**AIM OF THE EXERCISE**:
Below are the records; print exactly the lines from the one with "Service-Berater/Kundendienst Teile & Zubehör" through the last, both included, and leave the pictures out.

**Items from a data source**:
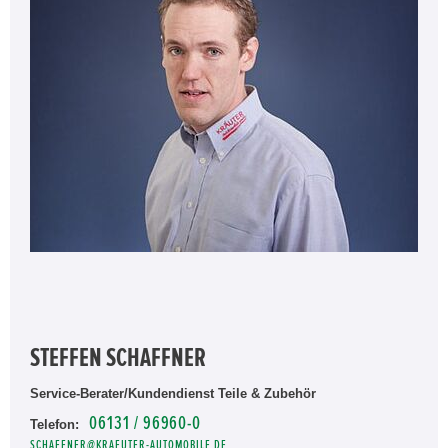
STEFFEN SCHAFFNER
Service-Berater/Kundendienst Teile & Zubehör
06131 / 96960-0
Telefon:
SCHAFFNER@KRAEUTER-AUTOMOBILE.DE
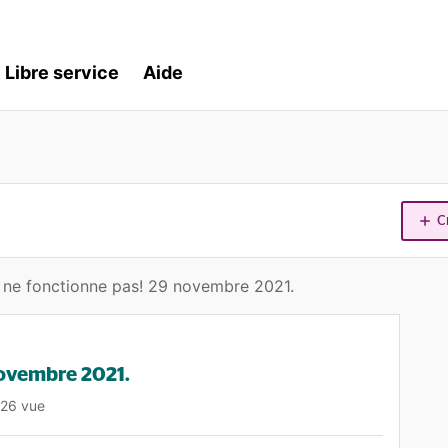
Libre service
Aide
C
 ne fonctionne pas! 29 novembre 2021.
novembre 2021.
126 vue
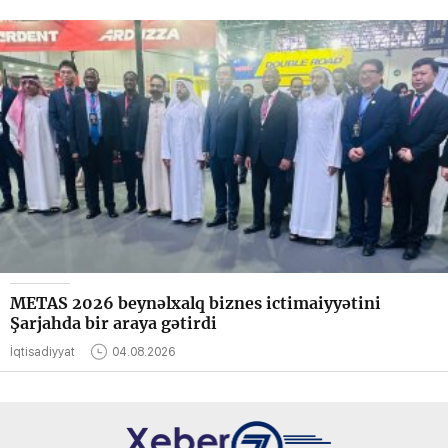
METAS 2026 beynəlxalq biznes ictimaiyyətini
Şarjahda bir araya gətirdi
İqtisadiyyat
04.08.2026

**RESPONSE TO THIS TASK**:
Service-Berater/Kundendienst Teile & Zubehör
06131 / 96960-0
Telefon:
SCHAFFNER@KRAEUTER-AUTOMOBILE.DE
Libre service
Aide
C
 ne fonctionne pas! 29 novembre 2021.
novembre 2021.
126 vue
METAS 2026 beynəlxalq biznes ictimaiyyətini
Şarjahda bir araya gətirdi
İqtisadiyyat
04.08.2026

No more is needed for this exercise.